In Srerial thinking, the intervals and sets are treated as quantities. In Tonality, notes are treated as identities.

*Inversion* in tonality involves going to the nearest chord member; you can go clockwise from C to E, or counterclockwise to E. Clockwise, this interval is called a major third; counter-clockwise, it is called a minor sixth. We still hear the inversion of the C-E-G chord as a C major chord, any way you stack it; C-E-G, E-G-C, or G-C-E.

It is best to think of Tonality in terms of fractions, or divisions of "1".

In Tonality, the octave (12 half-steps) can be considered as "1" or unity. The steps of our scale, and the "functions" of the chords built thereon, are the direct result of interval ratios, all in relation to a "keynote area" or unity of 1; the intervals not only have a dissonant/consonant quality determined by their ratio, but also are given a specific scale degree (function) and place in relation to "1" or the Tonic. This is where all "linear function" originated, and is still manifest as ratios (intervals), which are at the same time, physical harmonic phenomena. (Harry Partch)
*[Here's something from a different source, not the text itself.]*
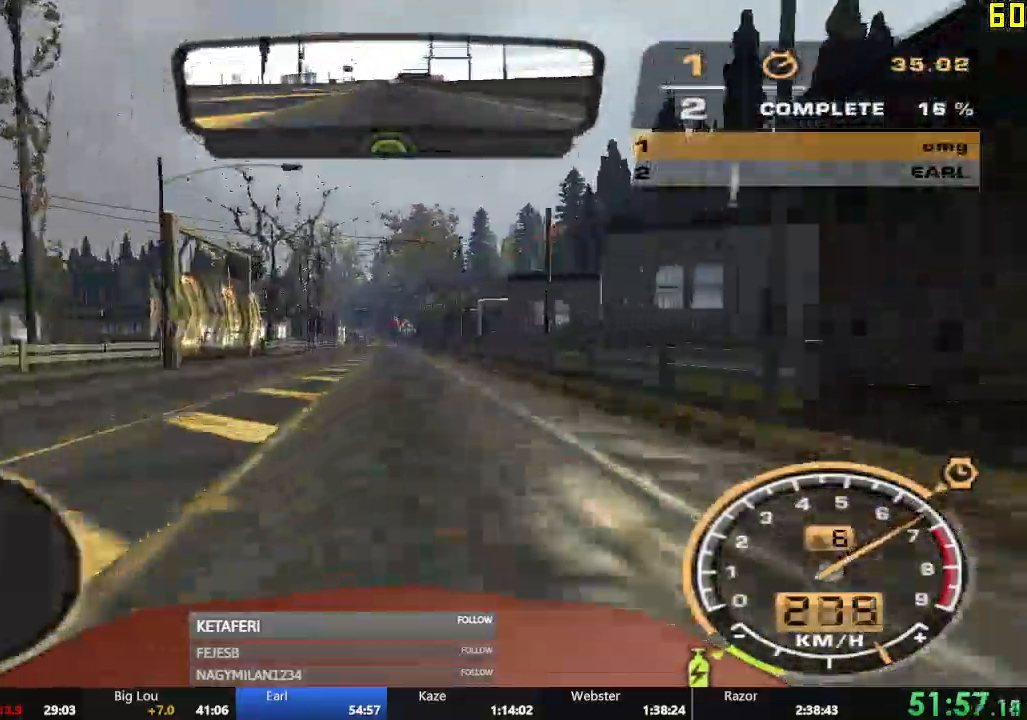
{"buttons": ["R2"], "left_stick": "center", "events": []}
One (1:1) is the ultimate consonance. In the beginning was ONE. From this, sprang forth the universe.

"All musical understanding can be reduced to the understanding of one note."

Our understanding of number is still tied to identity in the way time is "measured" or experienced as durations. This can ultimately be traced back to religious thought, as the "center of being" becomes synonymous with the ultimate creator, God, the big "1" which always existed.

Additionally, "nothingness" or "emptiness" was seen as heresy, derived from the Eastern idea of meditation and "emptying" the conscious mind. The emerging Gnostic Christians who were influenced by this "nothing is real" idea were eradicated by the emerging Church Fathers by 300 A.D., as the Nicene Creed developed and the Bible was compiled.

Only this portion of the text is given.